From War and Gold
By Kwasi Kwarteng
European countries have high levels of trade with each other, so they needed currency exchange rates that are relatively stable. In the early twentieth century, having their currencies tied to gold provided that. After World War II, it was provided by the Bretton Woods agreement, which tied these major currencies to the dollar, which was in turn tied to gold. But after President Richard Nixon took the U.S. off the gold standard in 1971, the need reappeared and a number of European countries created a mechanism called the "snake," which constrained fluctuations of currencies, and then the "exchange rate mechanism," which did much the same thing. But the ultimate dream was to create a single currency -- the euro -- in one of the boldest monetary initiatives in history. For something so resolute and so laden with potential moral hazard, and for something that has in recent years contributed to so much European economic pain, it was surprisingly the creation of technocrats, and never taken to any country's voters for their approval:
"The fiscal situation of the European countries which aspired to join the single currency [in 1997] did not inspire confidence.
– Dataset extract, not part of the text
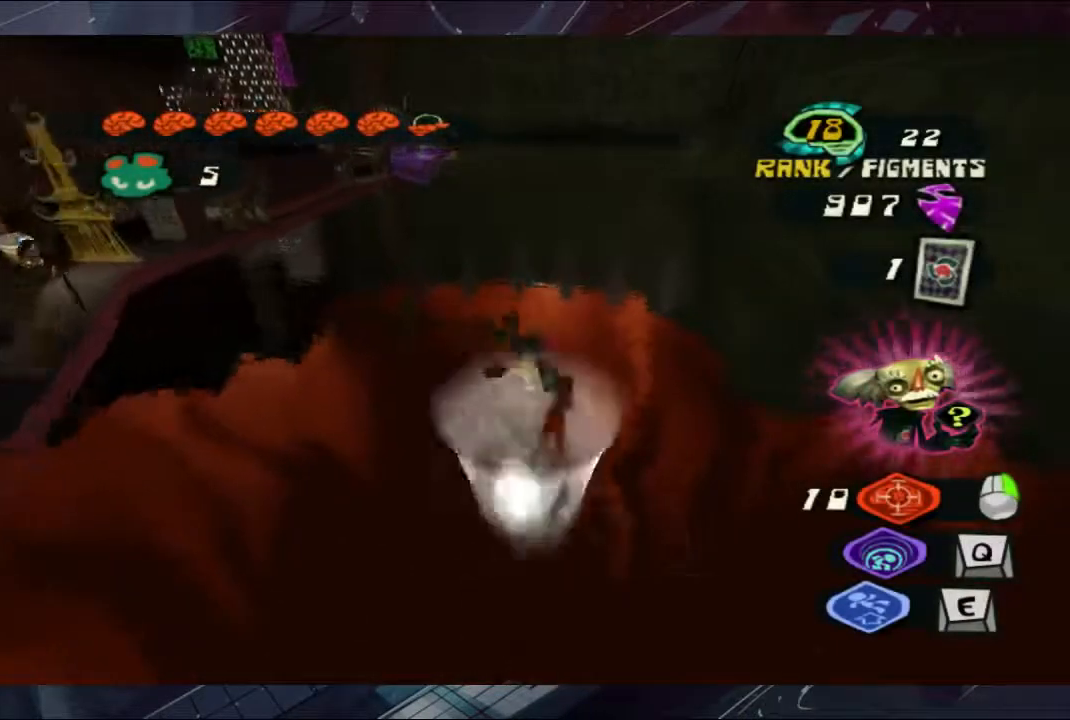
{"buttons": ["A", "B"], "left_stick": "up", "right_stick": "center", "events": [[167, "A", "up"], [300, "A", "down"]]}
All through the late 1990s, the lack of preparedness of certain EU countries to join the euro was a subject of open debate. 'There has, of course, been some sleight of hand,' wrote Rupert Cornwell in the Independent in February 1998. 'It remains mysterious quite how Italy, which for years regularly ran double-digit budget deficits, conveniently slashed last year's to a mere 2.7 per cent of GDP.' It was obvious, even before the euro was launched, that the single currency was an almost purely political project, which would be pursued without any real regard for the underlying economic reality. As the Frenchman Jacques Rueff had said, 'Europe will make itself by money or not at all.' The words of the Portuguese Prime Minister António Guterres at the Madrid summit in December 1995 were even more grandiose and emphatic: 'When Jesus resolved to found a church, he said to Peter, "You are Peter, the rock, and upon this rock I will build my church." You are the euro, and upon this new currency we will build our Europe.'
"There was never any idea that the people of Europe, the citizens of the individual states, would be consulted before this momentous step was taken. As [Otmar] Issing [the German economist who also served as a member of the European Central Bank's first executive board], himself later admitted, it was 'doubtless in Germany that resistance to EMU was the greatest'. The decision to 'abandon the D-Mark required a great deal of political courage', he remembered. In opinion polls conducted as late as the autumn of 1995, only 34 per cent of Germans were in favour of the single currency, while 45 per cent were against. Needless to say, these figures were reversed as the decade wore on and the single currency became more imminent. By the spring of 1999, some 55 per cent of Germans now supported the single currency while only 36 per cent continued their opposition.
"In the same poll from 1995, the Finns were shown to be the least in favour of the currency among the nations which eventually joined: 53 per cent of Finns were hostile to the currency, while only 33 per cent approved. It is important to grasp the extent to which Europe's political elites were committed to the single currency. The reasons why numerous political figures and bankers became strong advocates of the euro differed. For the Germans, it was often as much a symbol of fiscal discipline as a badge of European unity. For Issing, the benefits of the euro were explicitly focused on the need for fiscal discipline. This was a view widely held in Germany and the Netherlands.
"The people of Europe, of course, had not been consulted before the single currency was officially launched on 1 January 1999. The euro was always conceived as an elite project, conjured up by technocrats, to be foisted upon a largely acquiescent and amorphous European public. There was as yet no European superstate, a fact which worried Germans, unsure of whether a monetary union was possible without a political union."
EDITOR’S NOTE: It should be noted that although Britain joined the EU, it continued to use the pound for its currency. And now Britain is in the process of seceding from the EU.
1 comment:
History will, I expect, record that the Brits were very smart in doing so.